Location: Areawide Pest Management Research
Title: Analyses of boll weevils captured near hay bales Authors
|Troxclair, Noel -|
Submitted to: National Cotton Council Beltwide Cotton Conference
Publication Type: Proceedings
Publication Acceptance Date: January 20, 2010
Publication Date: April 19, 2010
Citation: Jones, G.D., Troxclair, N. 2010. Analyses of boll weevils captured near hay bales. National Cotton Council Beltwide Cotton Conference. p. 1004-1010. Interpretive Summary: The boll weevil, Anthonomus grandis Boheman, remains one of the most devastating insect pests of cotton, Gossypium hirsutum L., in the southern United States. Re-infestations of weevils in cotton fields in Louisiana have been correlated with the transport of large hay bales. It is unknown if this correlation is due to the structure of the hay bale or the use of the hay bale as a refuge for the weevils. To assess the possibility that weevils were using hay bales as a refuge, three criteria were assumed: numerous grass pollen grains, numerous fungal spores, and the presence of grass cells found on weevils. Weevils were collected from pheromone traps that were placed downwind from hay bales in the Uvalde District of the Texas Boll Weevil Eradication Program. No single pollen type was found in all samples. Grass pollen was found more often than any other taxon. Following the grasses in abundance were the “low spine” Asteraceae pollen types (14 grains). Cotton (Gossypium hirsutum L) pollen grains were found in three weevils. The diversity of pollen found in these samples represents the vegetation in the Uvalde District. Seven fungal spore types and 44 fungal spores were found in the samples, all of which are not restricted to hay. No grass cells were seen in the samples. The observed pollen and fungi types and the lack of grass cells indicate that these weevils did not exist for long periods within or near the hay bales. Additional research is needed to examine more weevils and nearby hay bales.

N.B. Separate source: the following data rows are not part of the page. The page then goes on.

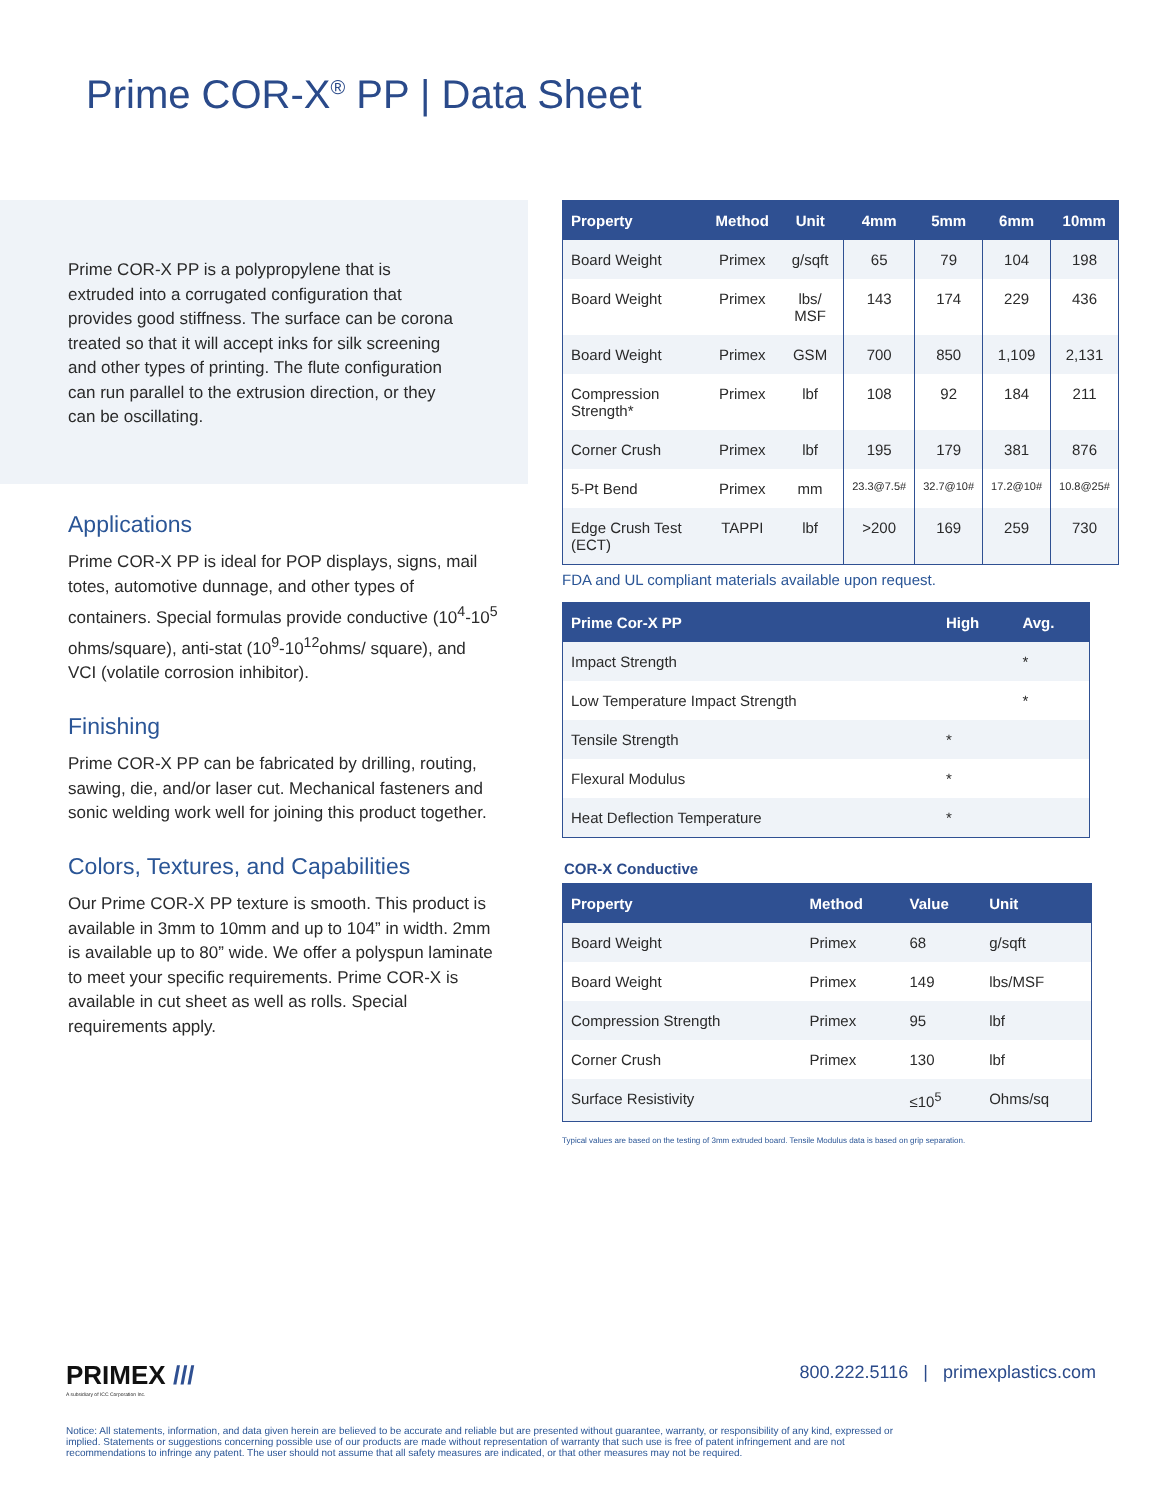Prime COR-X<sup>®</sup> PP | Data Sheet
Prime COR-X PP is a polypropylene that is extruded into a corrugated configuration that provides good stiffness. The surface can be corona treated so that it will accept inks for silk screening and other types of printing. The flute configuration can run parallel to the extrusion direction, or they can be oscillating.
Applications
Prime COR-X PP is ideal for POP displays, signs, mail totes, automotive dunnage, and other types of containers. Special formulas provide conductive (10<sup>4</sup>-10<sup>5</sup> ohms/square), anti-stat (10<sup>9</sup>-10<sup>12</sup>ohms/ square), and VCI (volatile corrosion inhibitor).
Finishing
Prime COR-X PP can be fabricated by drilling, routing, sawing, die, and/or laser cut. Mechanical fasteners and sonic welding work well for joining this product together.
Colors, Textures, and Capabilities
Our Prime COR-X PP texture is smooth. This product is available in 3mm to 10mm and up to 104” in width. 2mm is available up to 80” wide. We offer a polyspun laminate to meet your specific requirements. Prime COR-X is available in cut sheet as well as rolls. Special requirements apply.
| Property | Method | Unit | 4mm | 5mm | 6mm | 10mm |
| --- | --- | --- | --- | --- | --- | --- |
| Board Weight | Primex | g/sqft | 65 | 79 | 104 | 198 |
| Board Weight | Primex | lbs/ MSF | 143 | 174 | 229 | 436 |
| Board Weight | Primex | GSM | 700 | 850 | 1,109 | 2,131 |
| Compression Strength* | Primex | lbf | 108 | 92 | 184 | 211 |
| Corner Crush | Primex | lbf | 195 | 179 | 381 | 876 |
| 5-Pt Bend | Primex | mm | 23.3@7.5# | 32.7@10# | 17.2@10# | 10.8@25# |
| Edge Crush Test (ECT) | TAPPI | lbf | >200 | 169 | 259 | 730 |
FDA and UL compliant materials available upon request.
| Prime Cor-X PP | High | Avg. |
| --- | --- | --- |
| Impact Strength | | * |
| Low Temperature Impact Strength | | * |
| Tensile Strength | * | |
| Flexural Modulus | * | |
| Heat Deflection Temperature | * | |
COR-X Conductive
| Property | Method | Value | Unit |
| --- | --- | --- | --- |
| Board Weight | Primex | 68 | g/sqft |
| Board Weight | Primex | 149 | lbs/MSF |
| Compression Strength | Primex | 95 | lbf |
| Corner Crush | Primex | 130 | lbf |
| Surface Resistivity | | ≤10<sup>5</sup> | Ohms/sq |
Typical values are based on the testing of 3mm extruded board. Tensile Modulus data is based on grip separation.
PRIMEX ///
A subsidiary of ICC Corporation Inc.
800.222.5116 | primexplastics.com
Notice: All statements, information, and data given herein are believed to be accurate and reliable but are presented without guarantee, warranty, or responsibility of any kind, expressed or implied. Statements or suggestions concerning possible use of our products are made without representation of warranty that such use is free of patent infringement and are not recommendations to infringe any patent. The user should not assume that all safety measures are indicated, or that other measures may not be required.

Technical Abstract: Boll weevils re-infesting cotton fields in Louisiana were often correlated with the movement of large hay bales in the area. Boll weevils were collected in pheromone traps that were placed downwind from hay bales that were in varying stages of decay in numbers ranging from 10 to greater than 30. Boll weevils were collected in the Uvalde District of the Boll Weevil Eradication Foundation in Texas. To indicate possible refuge of the weevils near or in hay bales, the weevils were examined for pollen grains, fungal spores and phytoliths (plant cells). Over all 103 pollen grains from 38 different taxa were found in the samples. No one pollen type was found in all samples. More grass pollen grains (25 including 2 corn pollen grains) were found than any other taxon. Following the grasses were the “low spine” Asteraceae type with 14 grains, and then the Cheno-Ams and Celtis sp. (hackberry), both with 7 grains each. Cotton (Gossypium) pollen grains were found in three weevils. The diversity of pollen taxa is representative of the vegetation in the Uvalde District, Texas, which is in the South Texas Plains Vegetation Zone. Seven fungal spore types and 44 fungal spores were found in the samples and one type of fungal hypha. No single spore type occurred in all the samples. One Puccinia (wheat rust) and a Stemphylium spore were found in the samples. No grass phytoliths were seen in the unacetolyzed or acetolyzed samples. The pollen taxa present, the generalistic habit of the fungi and the lack of grass phytoliths, indicate that these weevils did not exist for long periods within or near the hay bales. However, additional research and a greater number of weevil samples are needed to determine if these techniques can be used to distinguish weevils associated with hay bales.